§ **Work to complete**
Reproduce the loading bars simulator page below word for word, from its title line through its final paragraph.

Source extract START

Loading bars simulator - Part four: Creating matching audio waveforms
Material covered in this part
Creating an audio waveform to match the video output
Writing an audio file
The wav file format
The au file format
Writing the 256 × 192 framebuffer data to a raw data file
Making use of the final output
Creating an audio waveform to match the video output
Essentially, all we need to do in order to create a matching audio waveform is to write functions that correspond to video_silence, video_leader, and video_byte_out.
The actual waveform is obviously only mono and only 1 bit deep, so we can write a single channel, 8-bit audio file at any arbitrary sample rate that suits us. The only slight difficulty is that the timings of the various pulses are not integer multiples of any commonly used audio sampling rate. For example, the pulses of the pilot tone last for 2168 T-states, which is 2168/3500000 of a second. At a 48 Khz sampling rate, this would be 29.73 samples. At 44.1 Khz, it would be 27.32 samples.
Of course, this doesn't mean that we can't accurately reproduce the timing of the original waveform at these sampling rates, we most certainly can.
Although we describe the signal as a square wave, in fact no such thing as a true square wave really exists at all, and at every 'edge' of the signal the waveform will actually oscillate around the high or low level for a brief period. The correct way to accurately represent the timing of the original waveform is to calculate and use those intermediate values as our samples.
This is fairly complicated however, and for our purposes a simpler approach is sufficient. In the case of the pilot tone pulses, we simply represent them as 30 samples instead of 29.73. This rounding error, combined with the similar but much smaller rounding error in the timing of the video output, will mean that the audio is approximately 0.00899 seconds longer than the video per second of leader. In practice, this doesn't seem to cause a noticeable problem with syncronization.

Source extract END
Data listing START

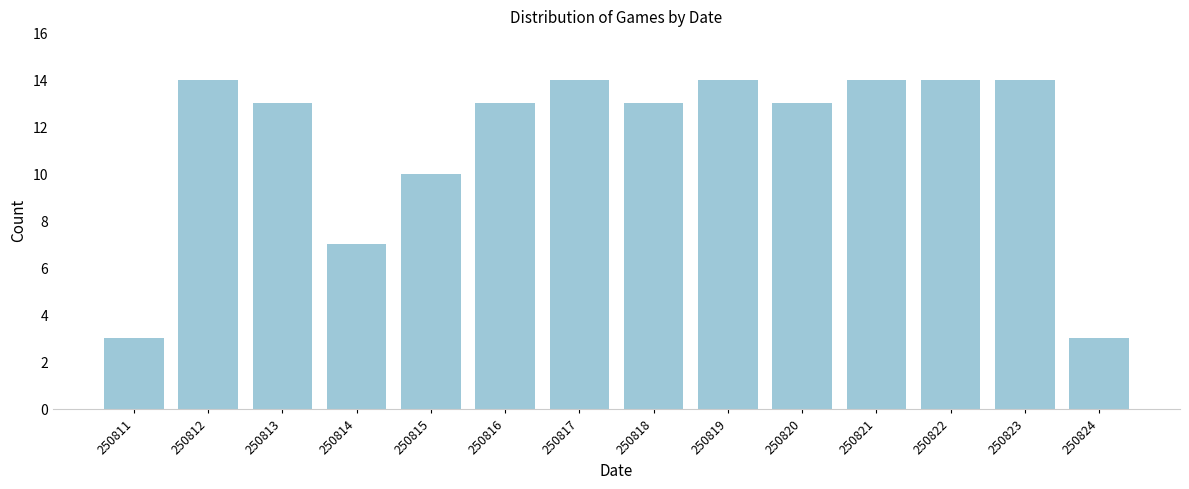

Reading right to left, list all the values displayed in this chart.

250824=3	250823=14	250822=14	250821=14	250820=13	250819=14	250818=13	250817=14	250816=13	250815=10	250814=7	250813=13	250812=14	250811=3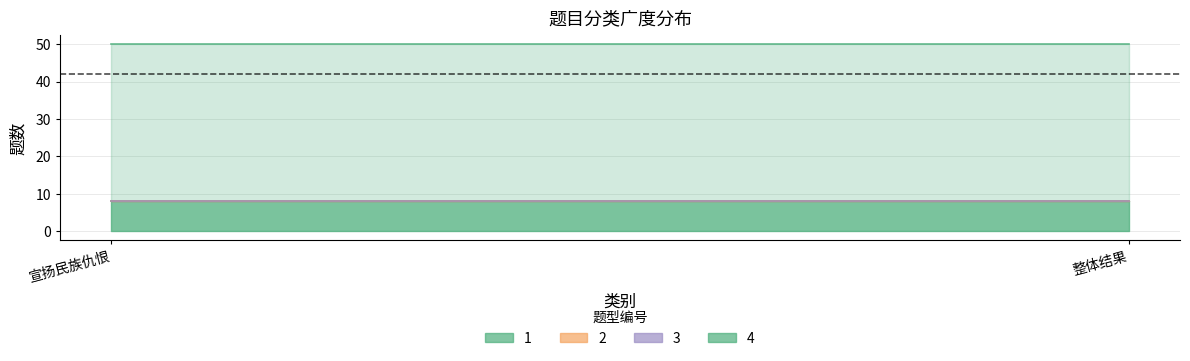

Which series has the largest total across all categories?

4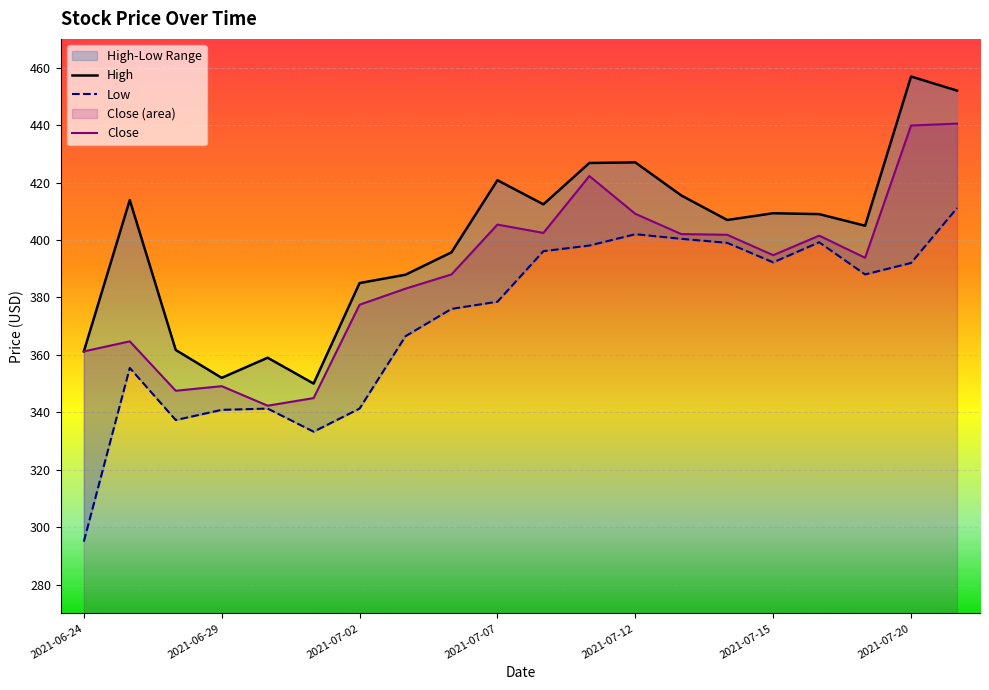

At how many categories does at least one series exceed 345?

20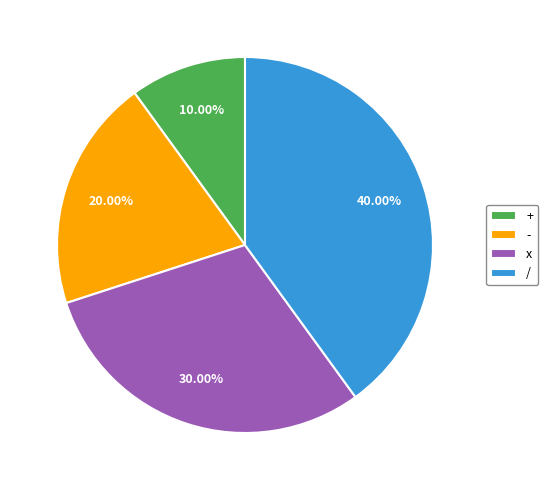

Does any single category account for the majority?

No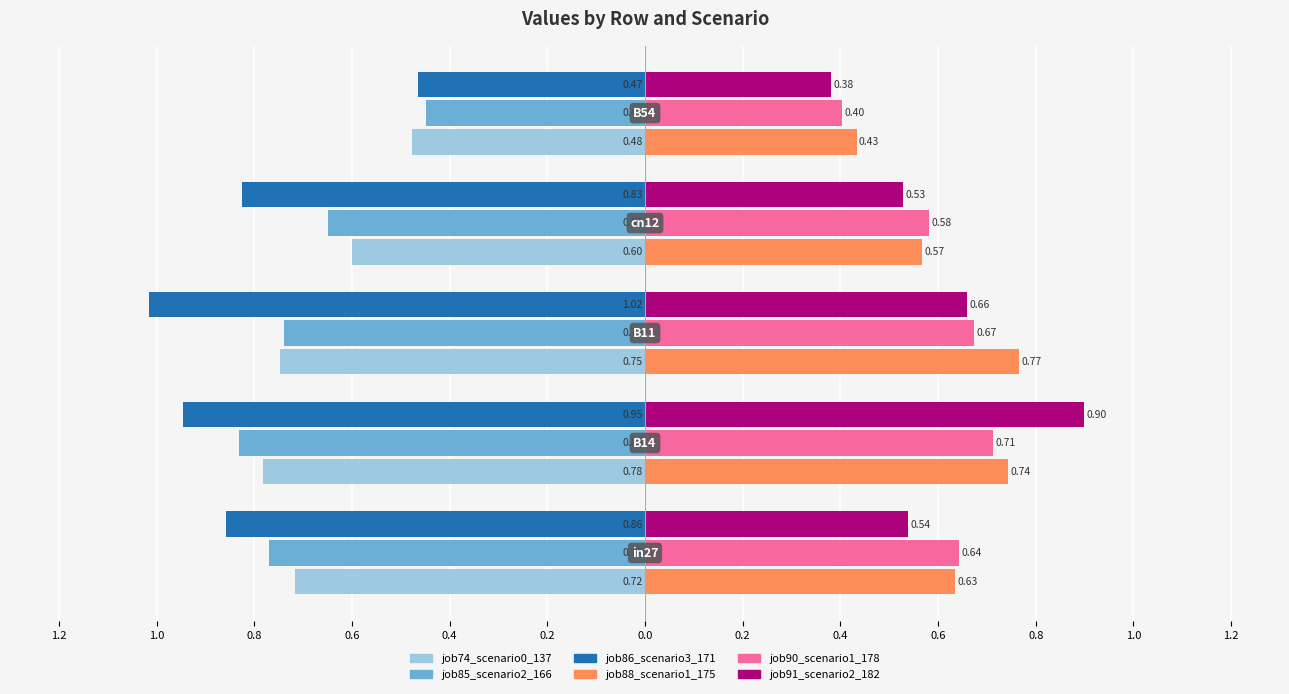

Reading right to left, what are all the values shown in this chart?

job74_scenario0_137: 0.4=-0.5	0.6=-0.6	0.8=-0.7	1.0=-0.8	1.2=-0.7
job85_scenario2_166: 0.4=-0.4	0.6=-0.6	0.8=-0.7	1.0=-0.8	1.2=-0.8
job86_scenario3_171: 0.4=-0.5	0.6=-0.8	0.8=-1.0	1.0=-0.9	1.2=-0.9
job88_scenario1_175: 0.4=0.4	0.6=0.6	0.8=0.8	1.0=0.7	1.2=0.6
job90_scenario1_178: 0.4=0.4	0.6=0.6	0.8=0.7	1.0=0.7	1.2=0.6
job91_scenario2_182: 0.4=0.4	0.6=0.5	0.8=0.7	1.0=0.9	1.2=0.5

Data listing END

§ **Written answer**
Loading bars simulator - Part four: Creating matching audio waveforms
Material covered in this part
Creating an audio waveform to match the video output
Writing an audio file
The wav file format
The au file format
Writing the 256 × 192 framebuffer data to a raw data file
Making use of the final output
Creating an audio waveform to match the video output
Essentially, all we need to do in order to create a matching audio waveform is to write functions that correspond to video_silence, video_leader, and video_byte_out.
The actual waveform is obviously only mono and only 1 bit deep, so we can write a single channel, 8-bit audio file at any arbitrary sample rate that suits us. The only slight difficulty is that the timings of the various pulses are not integer multiples of any commonly used audio sampling rate. For example, the pulses of the pilot tone last for 2168 T-states, which is 2168/3500000 of a second. At a 48 Khz sampling rate, this would be 29.73 samples. At 44.1 Khz, it would be 27.32 samples.
Of course, this doesn't mean that we can't accurately reproduce the timing of the original waveform at these sampling rates, we most certainly can.
Although we describe the signal as a square wave, in fact no such thing as a true square wave really exists at all, and at every 'edge' of the signal the waveform will actually oscillate around the high or low level for a brief period. The correct way to accurately represent the timing of the original waveform is to calculate and use those intermediate values as our samples.
This is fairly complicated however, and for our purposes a simpler approach is sufficient. In the case of the pilot tone pulses, we simply represent them as 30 samples instead of 29.73. This rounding error, combined with the similar but much smaller rounding error in the timing of the video output, will mean that the audio is approximately 0.00899 seconds longer than the video per second of leader. In practice, this doesn't seem to cause a noticeable problem with syncronization.